### 文書の抜粋
########################################

Big Tenカンファレンス東地区同士というだけでなく、ミシガン州内のライバル同士の戦いとなったこの試合。試合前からちょっとしたいざこざが起きるなど一触即発状態でしたが、試合が始まればアウェーのミシガン大がその強力なディフェンス力でミシガン州立大をシャットアウト。ミシガン州立大のトータルヤードを94ヤードに抑える見事な守備力で勝利を挙げました。

これでミシガン大は対ランクチームとのアウェーゲーム連敗記録を17でストップ。次戦は来週末のバイウィーク(試合がない週末)を挟んでペンシルバニア州立大と対決です。


アウェーの洗礼!

########################################

### 提供データ

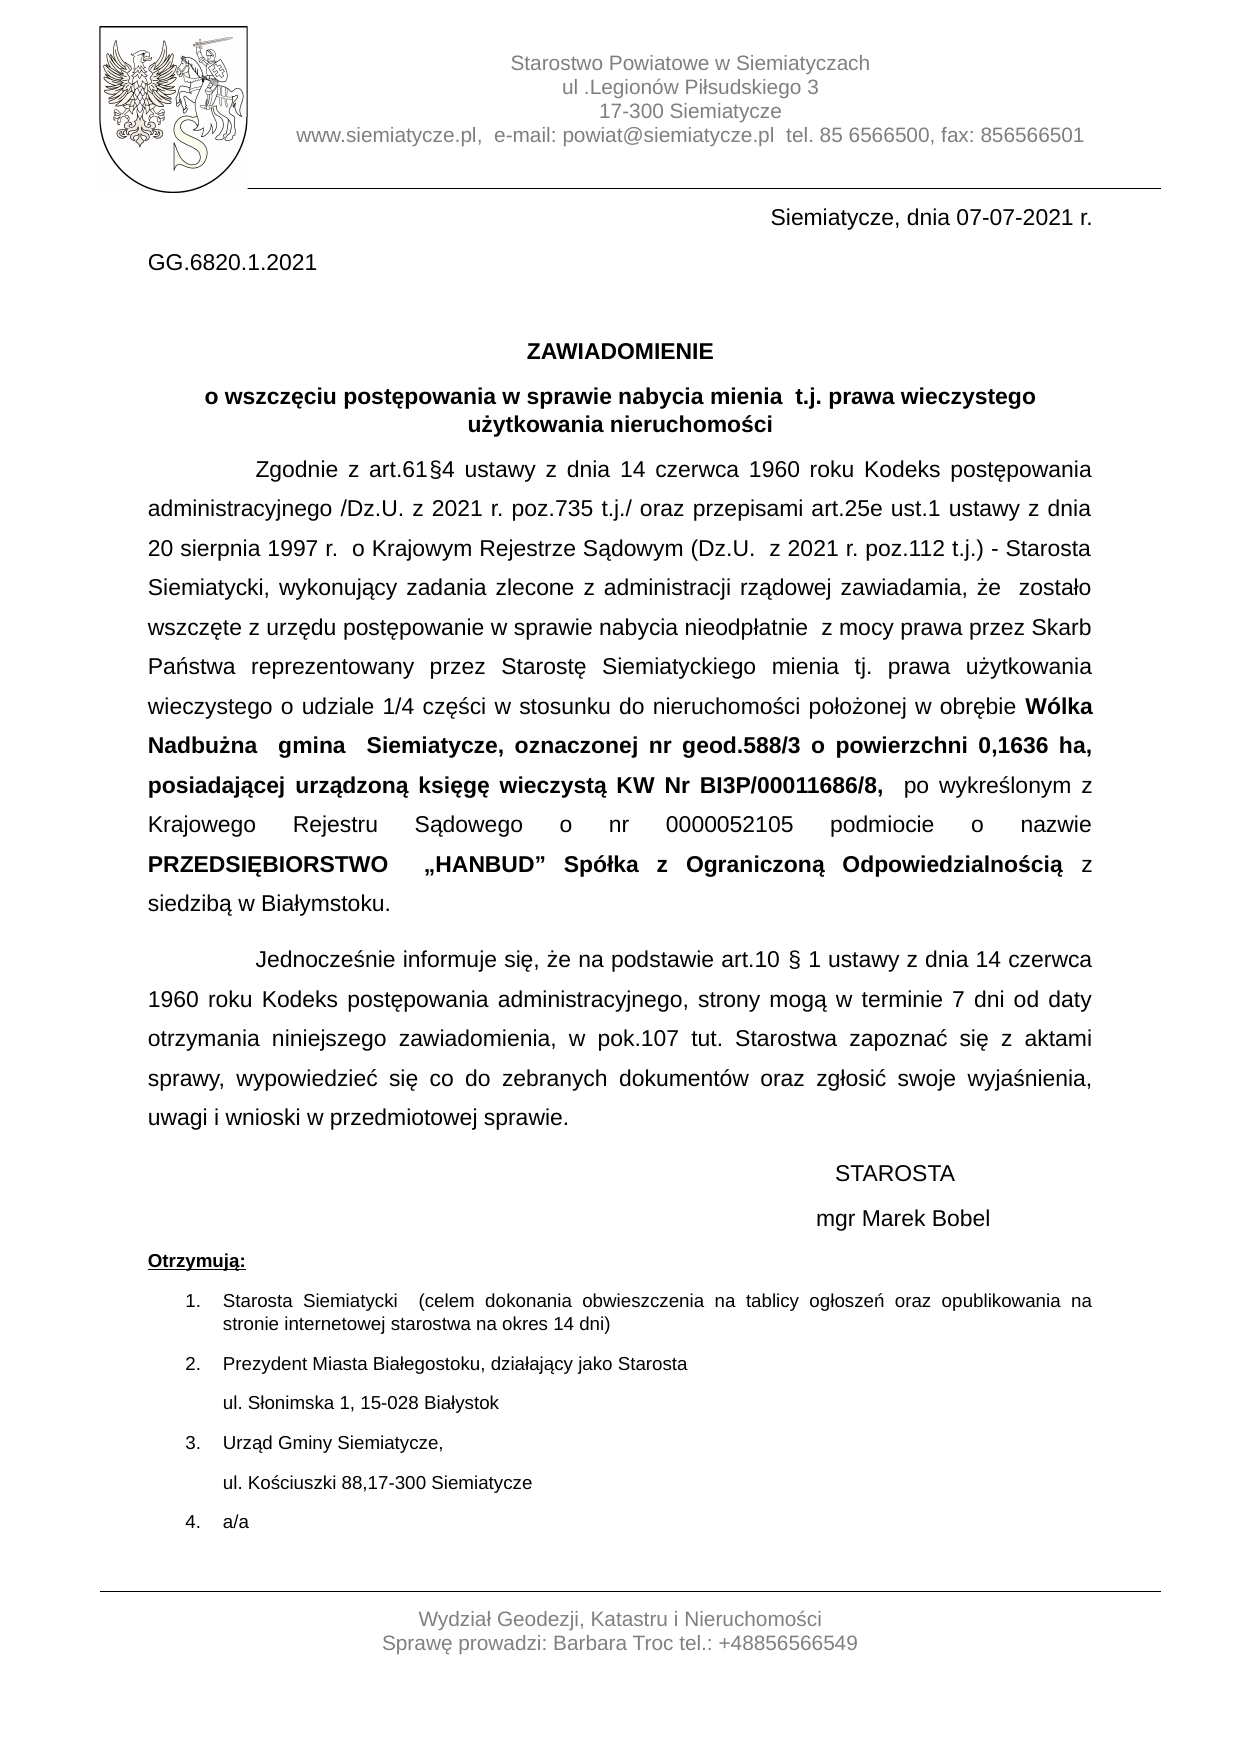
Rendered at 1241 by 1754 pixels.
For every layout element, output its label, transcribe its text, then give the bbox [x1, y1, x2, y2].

########################################

抜粋をもとに、次の問いに答えてください。
(a) ミシガン州立大のトータルヤードは何ヤードに抑えられましたか。
(b) ミシガン大が止めた、対ランクチームとのアウェーゲームの連敗記録はいくつでしたか。
(c) ミシガン大の次戦の相手はどこですか。
これらの行は、抜粋とは別の資料です。

(a) 94ヤード
(b) 17
(c) ペンシルバニア州立大